**Task:** Render every line of the records below as a numbered list, omitting the blank lines.

**Supplied entries:**
========
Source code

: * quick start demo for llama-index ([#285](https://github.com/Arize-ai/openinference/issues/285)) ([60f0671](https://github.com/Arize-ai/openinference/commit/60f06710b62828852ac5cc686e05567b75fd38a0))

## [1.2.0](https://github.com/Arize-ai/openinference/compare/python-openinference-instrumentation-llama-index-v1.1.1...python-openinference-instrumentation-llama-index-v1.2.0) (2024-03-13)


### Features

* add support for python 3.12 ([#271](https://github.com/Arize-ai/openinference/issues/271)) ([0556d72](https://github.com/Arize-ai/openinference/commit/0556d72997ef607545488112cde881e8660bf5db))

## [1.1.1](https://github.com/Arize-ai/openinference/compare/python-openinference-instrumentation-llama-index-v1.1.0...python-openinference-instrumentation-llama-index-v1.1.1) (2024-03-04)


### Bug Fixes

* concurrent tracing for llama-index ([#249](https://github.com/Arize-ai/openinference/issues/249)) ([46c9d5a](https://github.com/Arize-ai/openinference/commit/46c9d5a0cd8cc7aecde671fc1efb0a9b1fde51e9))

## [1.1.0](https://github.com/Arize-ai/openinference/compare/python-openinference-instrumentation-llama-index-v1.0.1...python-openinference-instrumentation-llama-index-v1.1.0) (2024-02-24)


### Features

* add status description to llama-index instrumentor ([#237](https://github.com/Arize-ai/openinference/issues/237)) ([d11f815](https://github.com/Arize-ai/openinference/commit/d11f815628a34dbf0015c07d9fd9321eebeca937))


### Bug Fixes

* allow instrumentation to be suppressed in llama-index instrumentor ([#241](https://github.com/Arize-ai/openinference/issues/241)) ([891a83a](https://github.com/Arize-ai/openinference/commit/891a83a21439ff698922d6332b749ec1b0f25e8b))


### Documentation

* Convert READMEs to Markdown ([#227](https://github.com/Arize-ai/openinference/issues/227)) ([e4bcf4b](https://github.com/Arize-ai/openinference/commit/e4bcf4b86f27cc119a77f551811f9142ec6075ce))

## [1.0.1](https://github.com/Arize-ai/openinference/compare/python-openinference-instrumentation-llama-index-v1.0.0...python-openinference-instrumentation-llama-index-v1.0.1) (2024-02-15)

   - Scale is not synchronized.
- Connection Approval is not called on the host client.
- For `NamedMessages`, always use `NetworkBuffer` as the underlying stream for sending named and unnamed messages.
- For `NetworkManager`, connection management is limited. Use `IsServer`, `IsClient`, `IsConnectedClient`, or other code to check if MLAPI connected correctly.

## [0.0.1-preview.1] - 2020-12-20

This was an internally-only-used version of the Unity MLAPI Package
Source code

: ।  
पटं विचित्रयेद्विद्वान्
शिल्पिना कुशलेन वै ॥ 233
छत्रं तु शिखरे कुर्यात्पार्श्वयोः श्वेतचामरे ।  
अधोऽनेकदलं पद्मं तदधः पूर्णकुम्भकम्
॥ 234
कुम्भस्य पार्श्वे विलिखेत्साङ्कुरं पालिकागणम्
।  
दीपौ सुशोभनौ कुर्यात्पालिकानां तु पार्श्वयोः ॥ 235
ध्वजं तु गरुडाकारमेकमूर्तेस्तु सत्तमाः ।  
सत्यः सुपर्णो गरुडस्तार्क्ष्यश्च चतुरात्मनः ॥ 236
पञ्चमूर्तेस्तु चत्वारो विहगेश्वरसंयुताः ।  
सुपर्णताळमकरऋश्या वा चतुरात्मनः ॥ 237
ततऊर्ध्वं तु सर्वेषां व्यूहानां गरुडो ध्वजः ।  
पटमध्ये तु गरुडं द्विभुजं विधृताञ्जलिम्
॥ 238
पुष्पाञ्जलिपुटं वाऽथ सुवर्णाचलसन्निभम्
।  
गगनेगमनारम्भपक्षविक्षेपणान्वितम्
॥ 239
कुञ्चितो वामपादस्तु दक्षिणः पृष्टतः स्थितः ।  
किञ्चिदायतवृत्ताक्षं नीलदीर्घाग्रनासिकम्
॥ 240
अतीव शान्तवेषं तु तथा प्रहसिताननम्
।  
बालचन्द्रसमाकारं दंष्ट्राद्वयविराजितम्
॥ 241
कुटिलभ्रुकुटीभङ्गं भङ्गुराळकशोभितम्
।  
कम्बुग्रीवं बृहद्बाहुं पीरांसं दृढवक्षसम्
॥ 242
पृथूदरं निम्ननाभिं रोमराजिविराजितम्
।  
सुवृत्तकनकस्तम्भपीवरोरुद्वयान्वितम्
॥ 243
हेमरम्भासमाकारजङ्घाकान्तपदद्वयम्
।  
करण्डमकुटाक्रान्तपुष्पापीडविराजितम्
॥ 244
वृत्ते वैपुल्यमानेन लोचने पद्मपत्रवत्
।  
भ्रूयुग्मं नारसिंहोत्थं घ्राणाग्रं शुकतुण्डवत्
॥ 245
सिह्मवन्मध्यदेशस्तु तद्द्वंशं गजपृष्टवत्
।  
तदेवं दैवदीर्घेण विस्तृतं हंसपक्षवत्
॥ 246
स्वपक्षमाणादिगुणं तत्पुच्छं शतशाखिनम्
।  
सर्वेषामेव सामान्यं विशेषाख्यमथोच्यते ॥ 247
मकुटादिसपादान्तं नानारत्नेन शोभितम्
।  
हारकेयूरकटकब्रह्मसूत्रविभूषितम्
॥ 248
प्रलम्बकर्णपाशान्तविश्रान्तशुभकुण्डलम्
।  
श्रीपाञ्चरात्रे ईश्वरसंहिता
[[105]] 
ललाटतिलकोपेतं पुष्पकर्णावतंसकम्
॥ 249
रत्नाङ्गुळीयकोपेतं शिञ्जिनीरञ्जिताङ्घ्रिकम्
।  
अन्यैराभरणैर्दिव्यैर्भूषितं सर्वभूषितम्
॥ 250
========
**Answer for the task:**
1. Source code
2. : * quick start demo for llama-index ([#285](https://github.com/Arize-ai/openinference/issues/285)) ([60f0671](https://github.com/Arize-ai/openinference/commit/60f06710b62828852ac5cc686e05567b75fd38a0))
3. ## [1.2.0](https://github.com/Arize-ai/openinference/compare/python-openinference-instrumentation-llama-index-v1.1.1...python-openinference-instrumentation-llama-index-v1.2.0) (2024-03-13)
4. ### Features
5. * add support for python 3.12 ([#271](https://github.com/Arize-ai/openinference/issues/271)) ([0556d72](https://github.com/Arize-ai/openinference/commit/0556d72997ef607545488112cde881e8660bf5db))
6. ## [1.1.1](https://github.com/Arize-ai/openinference/compare/python-openinference-instrumentation-llama-index-v1.1.0...python-openinference-instrumentation-llama-index-v1.1.1) (2024-03-04)
7. ### Bug Fixes
8. * concurrent tracing for llama-index ([#249](https://github.com/Arize-ai/openinference/issues/249)) ([46c9d5a](https://github.com/Arize-ai/openinference/commit/46c9d5a0cd8cc7aecde671fc1efb0a9b1fde51e9))
9. ## [1.1.0](https://github.com/Arize-ai/openinference/compare/python-openinference-instrumentation-llama-index-v1.0.1...python-openinference-instrumentation-llama-index-v1.1.0) (2024-02-24)
10. ### Features
11. * add status description to llama-index instrumentor ([#237](https://github.com/Arize-ai/openinference/issues/237)) ([d11f815](https://github.com/Arize-ai/openinference/commit/d11f815628a34dbf0015c07d9fd9321eebeca937))
12. ### Bug Fixes
13. * allow instrumentation to be suppressed in llama-index instrumentor ([#241](https://github.com/Arize-ai/openinference/issues/241)) ([891a83a](https://github.com/Arize-ai/openinference/commit/891a83a21439ff698922d6332b749ec1b0f25e8b))
14. ### Documentation
15. * Convert READMEs to Markdown ([#227](https://github.com/Arize-ai/openinference/issues/227)) ([e4bcf4b](https://github.com/Arize-ai/openinference/commit/e4bcf4b86f27cc119a77f551811f9142ec6075ce))
16. ## [1.0.1](https://github.com/Arize-ai/openinference/compare/python-openinference-instrumentation-llama-index-v1.0.0...python-openinference-instrumentation-llama-index-v1.0.1) (2024-02-15)
17.    - Scale is not synchronized.
18. - Connection Approval is not called on the host client.
19. - For `NamedMessages`, always use `NetworkBuffer` as the underlying stream for sending named and unnamed messages.
20. - For `NetworkManager`, connection management is limited. Use `IsServer`, `IsClient`, `IsConnectedClient`, or other code to check if MLAPI connected correctly.
21. ## [0.0.1-preview.1] - 2020-12-20
22. This was an internally-only-used version of the Unity MLAPI Package
23. Source code
24. : ।  
25. पटं विचित्रयेद्विद्वान्
26. शिल्पिना कुशलेन वै ॥ 233
27. छत्रं तु शिखरे कुर्यात्पार्श्वयोः श्वेतचामरे ।  
28. अधोऽनेकदलं पद्मं तदधः पूर्णकुम्भकम्
29. ॥ 234
30. कुम्भस्य पार्श्वे विलिखेत्साङ्कुरं पालिकागणम्
31. ।  
32. दीपौ सुशोभनौ कुर्यात्पालिकानां तु पार्श्वयोः ॥ 235
33. ध्वजं तु गरुडाकारमेकमूर्तेस्तु सत्तमाः ।  
34. सत्यः सुपर्णो गरुडस्तार्क्ष्यश्च चतुरात्मनः ॥ 236
35. पञ्चमूर्तेस्तु चत्वारो विहगेश्वरसंयुताः ।  
36. सुपर्णताळमकरऋश्या वा चतुरात्मनः ॥ 237
37. ततऊर्ध्वं तु सर्वेषां व्यूहानां गरुडो ध्वजः ।  
38. पटमध्ये तु गरुडं द्विभुजं विधृताञ्जलिम्
39. ॥ 238
40. पुष्पाञ्जलिपुटं वाऽथ सुवर्णाचलसन्निभम्
41. ।  
42. गगनेगमनारम्भपक्षविक्षेपणान्वितम्
43. ॥ 239
44. कुञ्चितो वामपादस्तु दक्षिणः पृष्टतः स्थितः ।  
45. किञ्चिदायतवृत्ताक्षं नीलदीर्घाग्रनासिकम्
46. ॥ 240
47. अतीव शान्तवेषं तु तथा प्रहसिताननम्
48. ।  
49. बालचन्द्रसमाकारं दंष्ट्राद्वयविराजितम्
50. ॥ 241
51. कुटिलभ्रुकुटीभङ्गं भङ्गुराळकशोभितम्
52. ।  
53. कम्बुग्रीवं बृहद्बाहुं पीरांसं दृढवक्षसम्
54. ॥ 242
55. पृथूदरं निम्ननाभिं रोमराजिविराजितम्
56. ।  
57. सुवृत्तकनकस्तम्भपीवरोरुद्वयान्वितम्
58. ॥ 243
59. हेमरम्भासमाकारजङ्घाकान्तपदद्वयम्
60. ।  
61. करण्डमकुटाक्रान्तपुष्पापीडविराजितम्
62. ॥ 244
63. वृत्ते वैपुल्यमानेन लोचने पद्मपत्रवत्
64. ।  
65. भ्रूयुग्मं नारसिंहोत्थं घ्राणाग्रं शुकतुण्डवत्
66. ॥ 245
67. सिह्मवन्मध्यदेशस्तु तद्द्वंशं गजपृष्टवत्
68. ।  
69. तदेवं दैवदीर्घेण विस्तृतं हंसपक्षवत्
70. ॥ 246
71. स्वपक्षमाणादिगुणं तत्पुच्छं शतशाखिनम्
72. ।  
73. सर्वेषामेव सामान्यं विशेषाख्यमथोच्यते ॥ 247
74. मकुटादिसपादान्तं नानारत्नेन शोभितम्
75. ।  
76. हारकेयूरकटकब्रह्मसूत्रविभूषितम्
77. ॥ 248
78. प्रलम्बकर्णपाशान्तविश्रान्तशुभकुण्डलम्
79. ।  
80. श्रीपाञ्चरात्रे ईश्वरसंहिता
81. [[105]] 
82. ललाटतिलकोपेतं पुष्पकर्णावतंसकम्
83. ॥ 249
84. रत्नाङ्गुळीयकोपेतं शिञ्जिनीरञ्जिताङ्घ्रिकम्
85. ।  
86. अन्यैराभरणैर्दिव्यैर्भूषितं सर्वभूषितम्
87. ॥ 250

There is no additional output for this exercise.